Nella gioia di vivere, espressa dalla celeberrima libagione iniziale, già si accenna ai primi sintomi di morte per tisi della protagonista. Ben armonizzato è il duetto dei due innamorati, Violetta Valéry e Alfredo Germont – “Di quell’amor ch’è palpito / dell’universo intero” –, occasione di applausi a scena aperta per il soprano Angela Nisi e il tenore Giulio Pelligra.
Colpisce poi la simmetria, apparentemente per contrasto, tra la sorella di Alfredo e Violetta, nel II Atto. La prima, promessa sposa, viene presentata “pura siccome un angelo” dal padre di Alfredo, un Giorgio Germont severamente interpretato dal baritono Stefano Antonucci, e viene definita da Violetta “giovine sì bella e pura”. La seconda, ritenuta ammaliatrice e seduttrice, vive fedele al suo uomo, avendo rinunciato a “dovizie, onori” e “pompose feste” parigine, e si sacrifica per un amore vero, assurgendo ad “angiol consolatore”, ma perpetuando un tragico destino: “così alla misera ch’è un dì caduta / di più risorgere speranza è muta”.

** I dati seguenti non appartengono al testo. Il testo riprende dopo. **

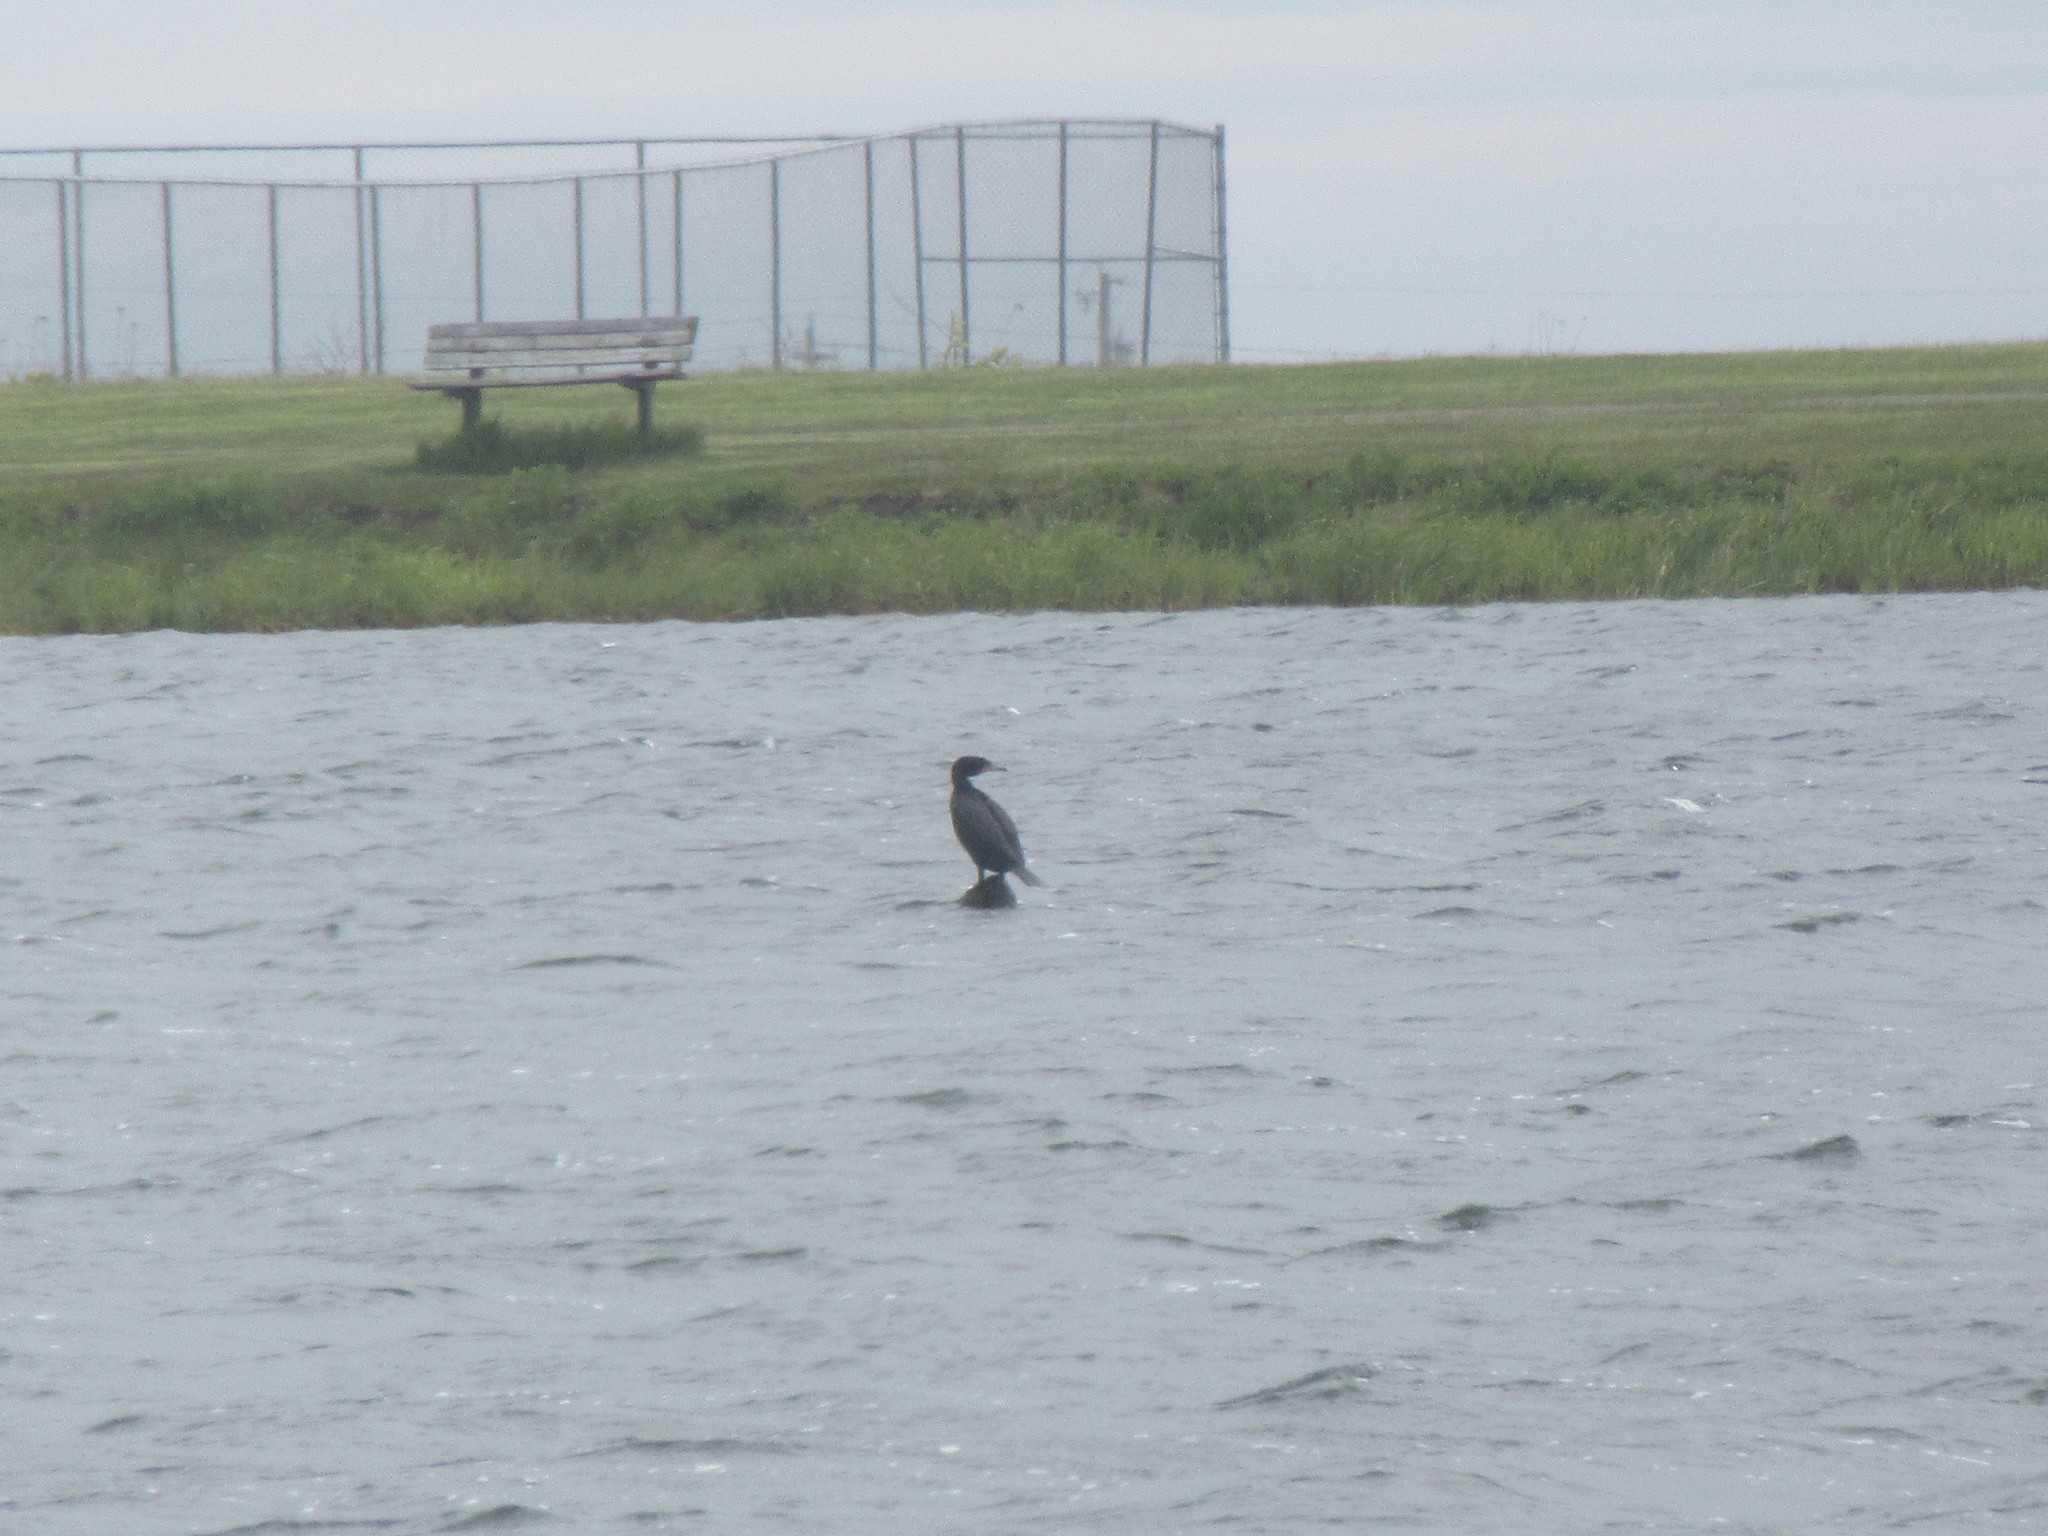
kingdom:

La purezza di Violetta e del suo sentimento rimane cristallina. La convincente interpretazione della Nisi, quando canta “Amami, Alfredo, quant’io t’amo”, non lascia dubbi, raggiungendo il momento di tensione più alto, in cui trapelano in maniera vibrante le conseguenze tragiche del suo gesto d’altruismo. Nello scarno III Atto, la mobilia della camera di Violetta, ormai in fin di vita, è coperta da lenzuoli, quasi sudari del tempo fugace: “è tardi”. È tardi per tutto nei giorni del Carnevale, in cui i personaggi sono chiamati dall’urgenza a gettare la propria maschera. “Addio, del passato bei sogni ridenti”!